As part of the new EU policy, victims must present credible threat of jail time based on their sexual orientation. A ban on homosexual activity within an African country is not grounds for asylum in itself, according to the European Court of Justice. The ruling was based on a case of three gay men from Sierra Leone, Uganda, and Senegal who were applying for asylum in Holland — but the decision applies to all EU countries.

The judges ruled:

The court considers that requiring members of a social group sharing the same sexual orientation to conceal it is incompatible with the recognition of a characteristic so fundamental to a person's identity that the persons concerned cannot be required to renounce it. Therefore, an applicant for asylum cannot be expected to conceal his homosexuality in his country of origin in order to avoid persecution.

Ultimately, however, asylum applications will be decided by the 28 individual nations that make up the EU.

Only 12 countries in Africa recognize consensual same-sex relationships as legal. People found guilty of same-sex activity face lifetime jail sentences in Sierra Leone and Uganda. Gays in Senegal face imprisonment of up to 14 years. Worst of all, being gay is grounds for implementing the death penalty in Mauritania, Sudan, and sections of Nigeria and Somalia.

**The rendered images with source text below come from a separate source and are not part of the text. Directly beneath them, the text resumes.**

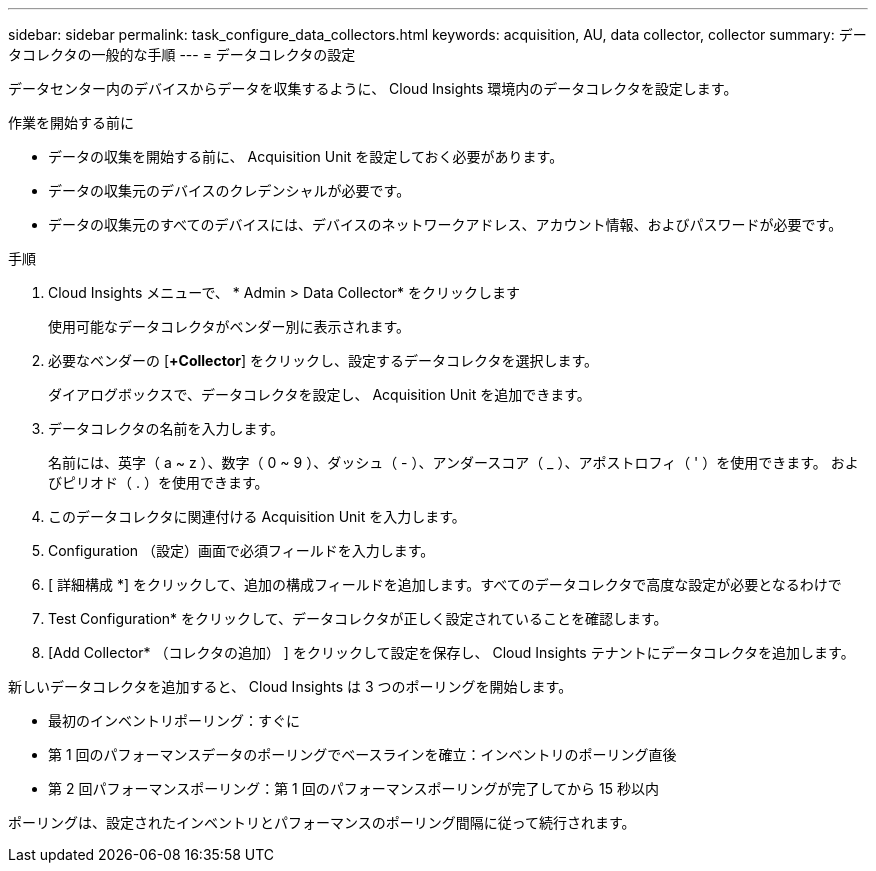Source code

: ---
sidebar: sidebar 
permalink: task_configure_data_collectors.html 
keywords: acquisition, AU, data collector, collector 
summary: データコレクタの一般的な手順 
---
= データコレクタの設定


[role="lead"]
データセンター内のデバイスからデータを収集するように、 Cloud Insights 環境内のデータコレクタを設定します。

.作業を開始する前に
* データの収集を開始する前に、 Acquisition Unit を設定しておく必要があります。
* データの収集元のデバイスのクレデンシャルが必要です。
* データの収集元のすべてのデバイスには、デバイスのネットワークアドレス、アカウント情報、およびパスワードが必要です。


.手順
. Cloud Insights メニューで、 * Admin > Data Collector* をクリックします
+
使用可能なデータコレクタがベンダー別に表示されます。

. 必要なベンダーの [*+Collector*] をクリックし、設定するデータコレクタを選択します。
+
ダイアログボックスで、データコレクタを設定し、 Acquisition Unit を追加できます。

. データコレクタの名前を入力します。
+
名前には、英字（ a ~ z ）、数字（ 0 ~ 9 ）、ダッシュ（ - ）、アンダースコア（ _ ）、アポストロフィ（ ' ）を使用できます。 およびピリオド（ . ）を使用できます。

. このデータコレクタに関連付ける Acquisition Unit を入力します。
. Configuration （設定）画面で必須フィールドを入力します。
. [ 詳細構成 *] をクリックして、追加の構成フィールドを追加します。すべてのデータコレクタで高度な設定が必要となるわけで
. Test Configuration* をクリックして、データコレクタが正しく設定されていることを確認します。
. [Add Collector* （コレクタの追加） ] をクリックして設定を保存し、 Cloud Insights テナントにデータコレクタを追加します。


新しいデータコレクタを追加すると、 Cloud Insights は 3 つのポーリングを開始します。

* 最初のインベントリポーリング：すぐに
* 第 1 回のパフォーマンスデータのポーリングでベースラインを確立：インベントリのポーリング直後
* 第 2 回パフォーマンスポーリング：第 1 回のパフォーマンスポーリングが完了してから 15 秒以内


ポーリングは、設定されたインベントリとパフォーマンスのポーリング間隔に従って続行されます。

European officials such as Michael Cashman, who heads a European Parliament group on lesbian, gay, bisexual, and transgender rights, view the ruling as a "landmark decision, and the right one" — but other organizations contend that it didn't go far enough. Amnesty International even called it a "missed opportunity" and a "setback." The organization believes there is too much room for error when the ruling is left up to the EU's many individual states. There will likely be different answers in different countries, leading to confusion across the board.

The EU's ruling echoes the United States' asylum policy in many ways, according to Michelle Gonzalez, an Immigration Law Fellow at Immigration Equality.

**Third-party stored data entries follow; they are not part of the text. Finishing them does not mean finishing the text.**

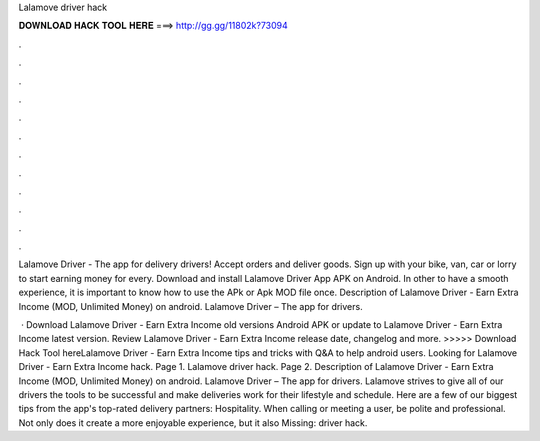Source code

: Lalamove driver hack



𝐃𝐎𝐖𝐍𝐋𝐎𝐀𝐃 𝐇𝐀𝐂𝐊 𝐓𝐎𝐎𝐋 𝐇𝐄𝐑𝐄 ===> http://gg.gg/11802k?73094



.



.



.



.



.



.



.



.



.



.



.



.

Lalamove Driver - The app for delivery drivers! Accept orders and deliver goods. Sign up with your bike, van, car or lorry to start earning money for every. Download and install Lalamove Driver App APK on Android. In other to have a smooth experience, it is important to know how to use the APk or Apk MOD file once. Description of Lalamove Driver - Earn Extra Income (MOD, Unlimited Money) on android. Lalamove Driver – The app for drivers.

 · Download Lalamove Driver - Earn Extra Income old versions Android APK or update to Lalamove Driver - Earn Extra Income latest version. Review Lalamove Driver - Earn Extra Income release date, changelog and more. >>>>> Download Hack Tool hereLalamove Driver - Earn Extra Income tips and tricks with Q&A to help android users. Looking for Lalamove Driver - Earn Extra Income hack. Page 1. Lalamove driver hack. Page 2. Description of Lalamove Driver - Earn Extra Income (MOD, Unlimited Money) on android. Lalamove Driver – The app for drivers. Lalamove strives to give all of our drivers the tools to be successful and make deliveries work for their lifestyle and schedule. Here are a few of our biggest tips from the app's top-rated delivery partners: Hospitality. When calling or meeting a user, be polite and professional. Not only does it create a more enjoyable experience, but it also Missing: driver hack.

"We have immigration judges making the same rulings in individuals immigration cases here in the U.S.," Gonzalez told Bustle. "The law is that an individual may seek asylum based on fear of persecution in their home country because they belong a particular social group. Today, sexual orientation is a well-established particular social group."

Gonzalez says there have been numerous individual victories in the U.S. for people fleeing same-sex persecution in their home countries. The policy, which includes transsexuals and HIV-positive individuals, has been in effect since 1994.

"In the past year, asylum has been won for gay and transgender people from various African countries, including Uganda, Cameroon, and Burkina Faso," Gonzalez says. "This is not a policy applied broadly. It is immigration asylum law, and each person's claim is decided on a case-by-case basis — using the person's own evidence and testimony about their particular social group and country conditions about the treatment of that group."

But on the other side of the ocean, questions about the future remain. Is this the first step in the EU also extending asylum rights worldwide, perhaps for gay people currently persecuted in Russia? One Dutch minister, Frans Timmermans, certainly thinks Russia's anti-gay laws warrant asylum in the Netherlands, at least. "The anti-homosexuality propaganda law has a stigmatizing and discriminatory affect and contributes to a climate of homophobia," Timmermans says.